To celebrate the first anniversary of Sussex Bylines’ inaugural issue, we asked some of our key contributors to write a short piece on the subject of “What Sussex Means to Me”. From memories of being a student at the newly built Sussex University in the sixties while living in shabby digs in Brighton, to the enduring ancient magic of bonfire night in Lewes, our writers have submitted a wonderfully eclectic mix of mini personal essays…
It’s a little-known secret that you don’t have to shell out in excess of £20,000 to be the lucky owner of a Brighton & Hove beach chalet. You do need, however, a bucketful of patience to wait for your name to rise to the top of the Brighton & Hove beach chalet rental waiting list.
The day an email from the Council informed me I was now eligible to rent a beach chalet on the Rottingdean seafront, I was very surprised. I had totally forgotten that, on a whim around 10 years ago, I had put my name on their waiting list. I took a friend over for a viewing of the chalet.
Whatever image the term ‘chalet’ conjured in my mind, the row of 20 concrete bunker-like units, each with a pair of faded and cracked blue-green painted doors and rusting hinges and locks, was not it. My heart sank, but my friend was brimming with excitement: “Stand with your back to the doors and look at the view!”
She was right – there was a small, gently sloping pebbly beach dotted with sea cabbages, bordered on one side by a groyne of large rocks, and on the other a wall from which teenagers were egging each other on to dive into the water below.

It was a no-brainer. My friend and I decided to go halves on the rental. The chalet has become our happy place, made even more precious in the knowledge that it is time-limited – we must hand it on in five years’ time. Rottingdean is one of five fixed term rental chalet locations managed by Brighton & Hove Council, the others being: Hove, Madeira Drive, Ovingdean and Saltdean, all with a five-year tenancy, and with the annual rental rates ranging from around £840 to around £1500.
The chalet is a perfect place to sit and stare. Because it’s a sheltered beach it attracts families with small children during the day, and older teenagers with barbecues in the early evening, but it is never crowded.

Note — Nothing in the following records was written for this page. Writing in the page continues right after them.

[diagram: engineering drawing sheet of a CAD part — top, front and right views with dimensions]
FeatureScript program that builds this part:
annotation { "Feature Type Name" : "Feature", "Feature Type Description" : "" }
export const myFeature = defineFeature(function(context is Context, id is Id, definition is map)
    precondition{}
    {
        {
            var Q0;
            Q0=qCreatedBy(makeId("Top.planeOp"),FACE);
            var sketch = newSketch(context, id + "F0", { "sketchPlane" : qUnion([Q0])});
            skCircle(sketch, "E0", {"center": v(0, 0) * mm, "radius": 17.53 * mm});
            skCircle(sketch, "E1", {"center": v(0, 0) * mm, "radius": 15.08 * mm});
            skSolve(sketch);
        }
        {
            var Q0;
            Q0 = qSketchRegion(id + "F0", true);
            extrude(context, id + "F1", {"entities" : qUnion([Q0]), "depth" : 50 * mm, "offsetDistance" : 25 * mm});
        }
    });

It is also a final resting place for debris tossed up on the shore during storms. Last Christmas a 4 metre tree trunk arrived, stripped of its bark and polished by buffeting waves before being washed up on our little pebble beach. It’s become a permanent feature. We sit and wonder about its origins. Others sit and eat their sandwiches on it. Young children walk with arms outstretched, balancing along it. Dogs sniff and pee on it.
A refuge during Covid
Although using the chalet was prohibited during the first pandemic lockdown, since then it has been a refuge – somewhere ‘other’ to go at a time when our movements have been so restricted. It has provided a destination for the endless walking many of us have been doing in these Covid times. A place to meet outdoors, numbers circumscribed by changing, and often baffling, Covid regulations of ‘households’, ‘bubbles’ and ‘rules of six’.
It’s a good place for difficult conversations, too, deckchairs facing the sea rather than each other, enabling tricky words, previously locked up in the same way we have all been physically constrained, to be released.
Gazing out to sea watching the Newhaven to Dieppe ferry make its three-times-a-day crossing, we fantasise about being on the far shore of the Channel. And every now and then – and I really can’t explain this – our mobile phones randomly jump ahead an hour, changing to French time, as if obligingly transporting us to our very own Rottingdean-sur-Mer.
With all local authorities so cash-strapped by a decade of Government austerity policies, it is surprising and very welcome that Brighton & Hove can still offer its residents these little gems of seaside oases*. We will be terribly sorry to give our chalet up at the end of our term, but it’s quite right that precious limited resources are shared and we just hope it gives its next occupants the same joy and calm that it has given us.
*At the time of publication, according to the Brighton and Hove City Council’s website, all beach chalets are rented and the waiting list is currently closed.